--- start of Supplied material ---
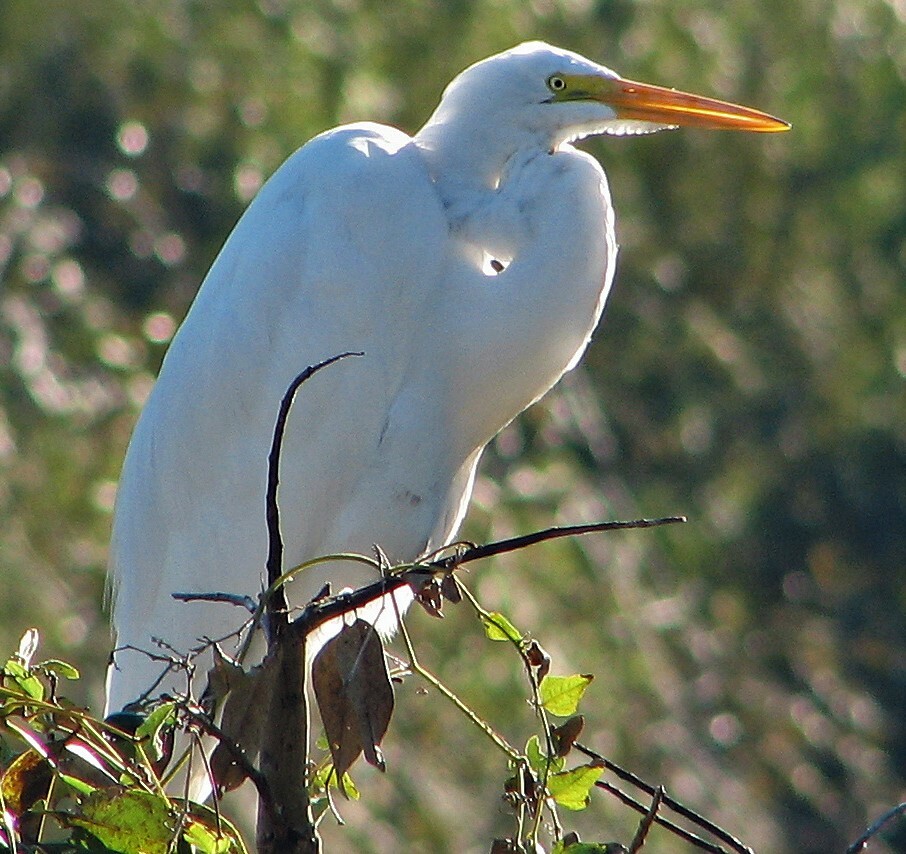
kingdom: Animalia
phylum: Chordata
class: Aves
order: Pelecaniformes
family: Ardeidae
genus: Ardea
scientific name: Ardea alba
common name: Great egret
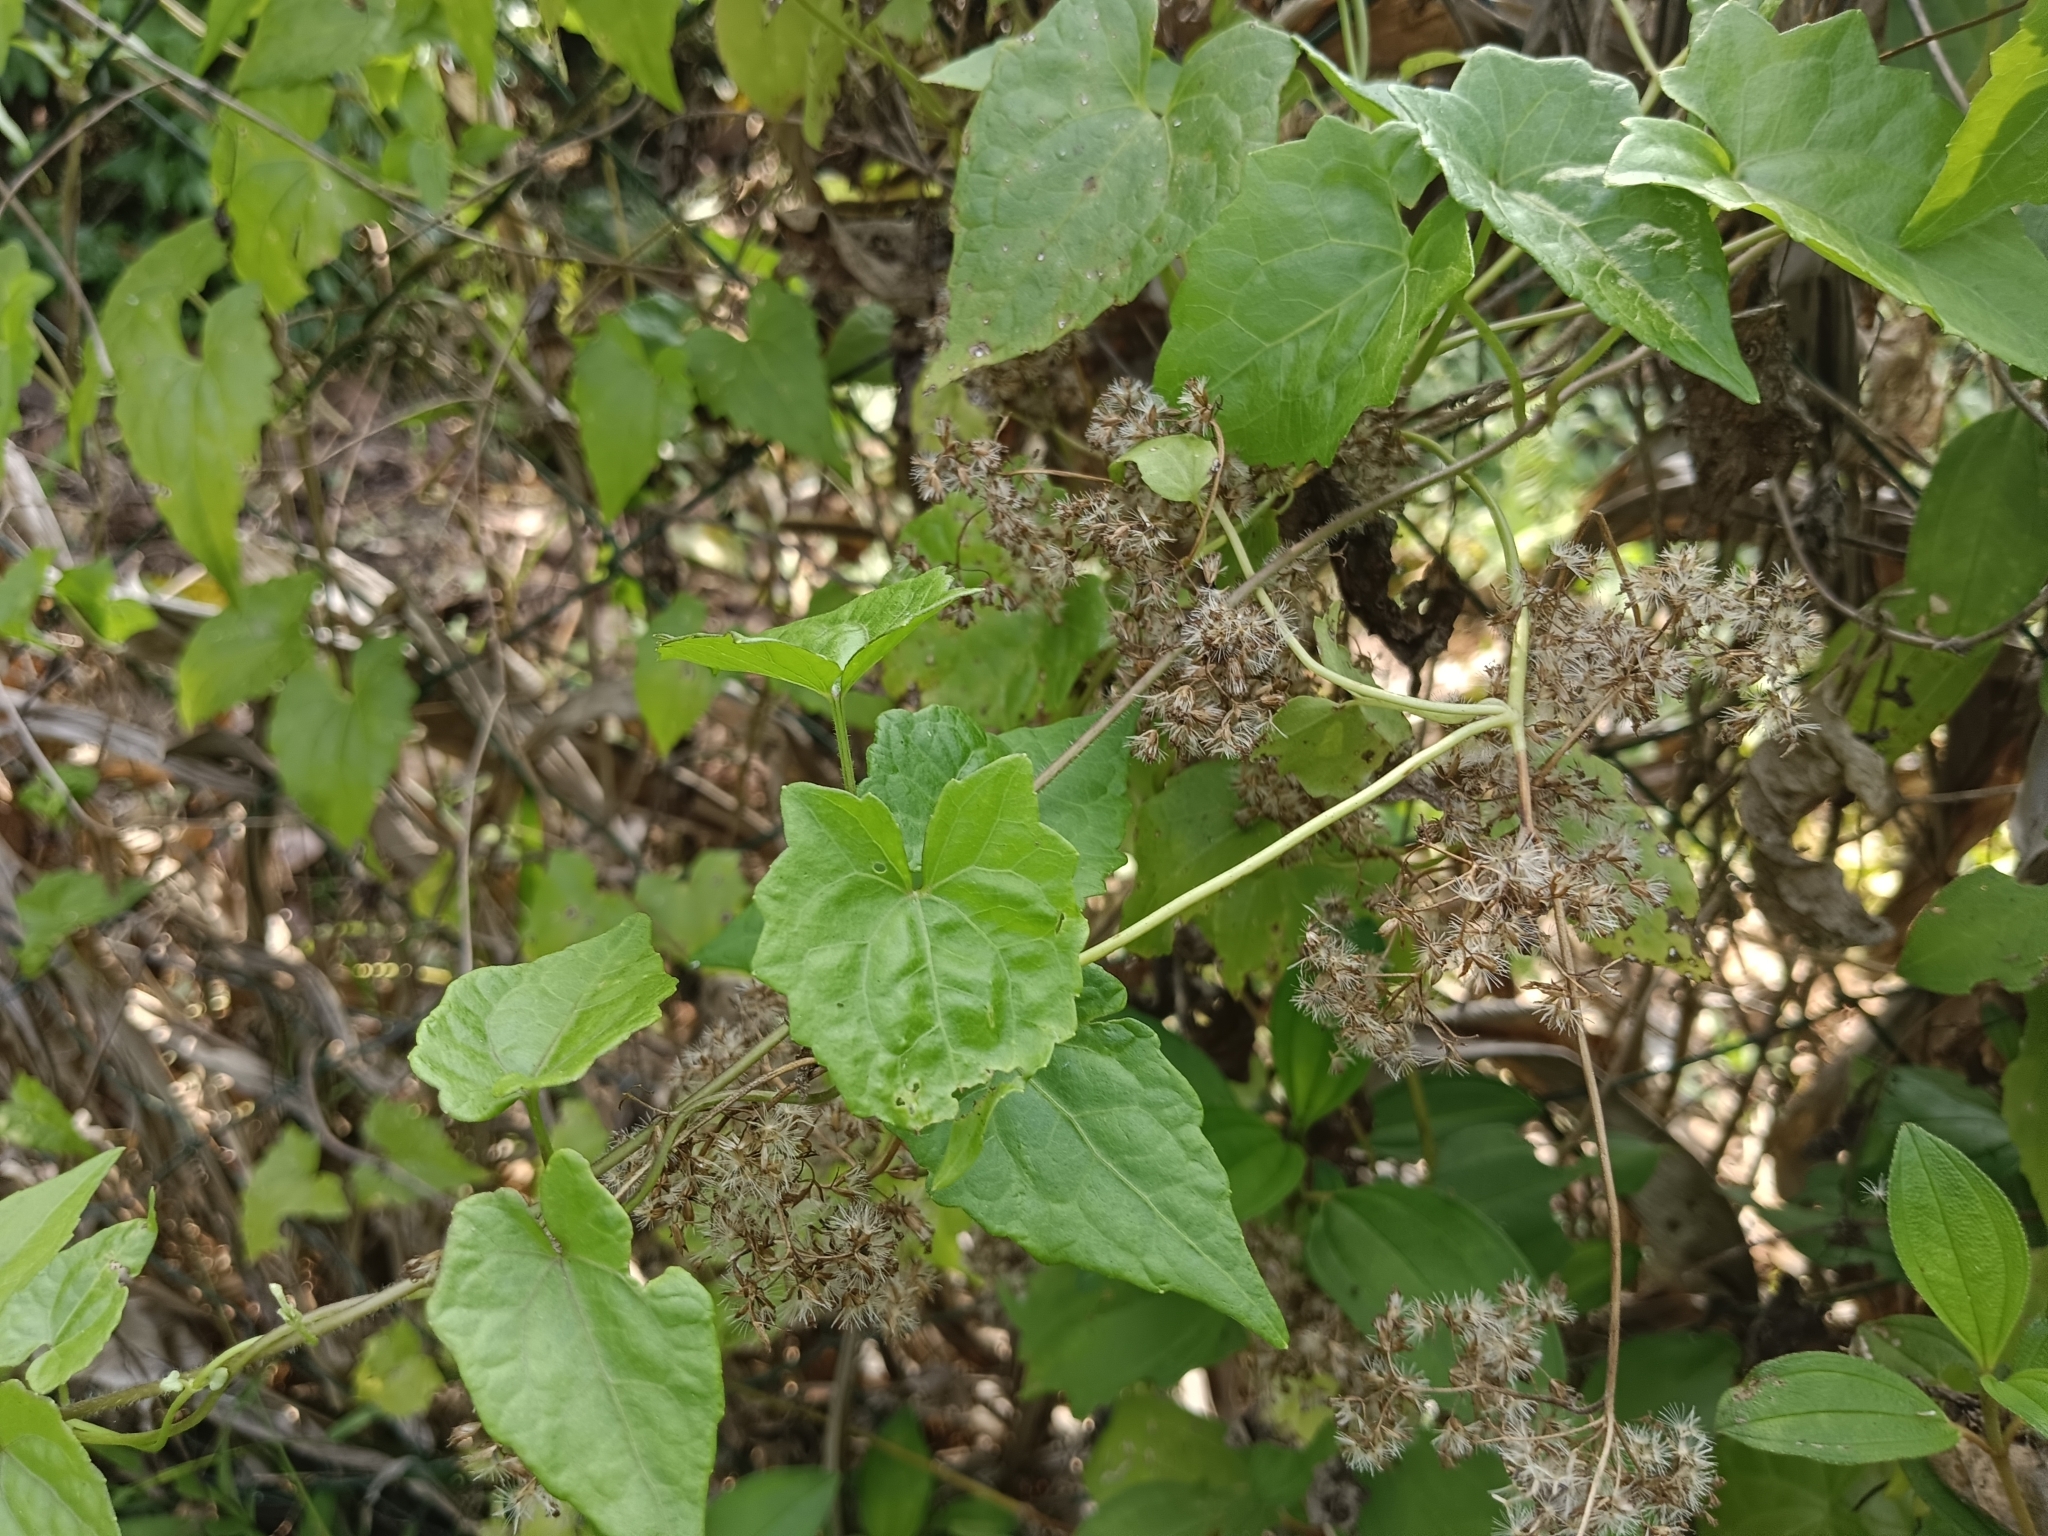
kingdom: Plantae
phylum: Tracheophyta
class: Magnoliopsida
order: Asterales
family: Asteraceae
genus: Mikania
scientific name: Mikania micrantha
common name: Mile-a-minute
--- end of Supplied material ---
[Instruction] Can you quote word for word every line of text in the material above, leaving out the pictures?

[Written solution]
kingdom: Animalia
phylum: Chordata
class: Aves
order: Pelecaniformes
family: Ardeidae
genus: Ardea
scientific name: Ardea alba
common name: Great egret
kingdom: Plantae
phylum: Tracheophyta
class: Magnoliopsida
order: Asterales
family: Asteraceae
genus: Mikania
scientific name: Mikania micrantha
common name: Mile-a-minute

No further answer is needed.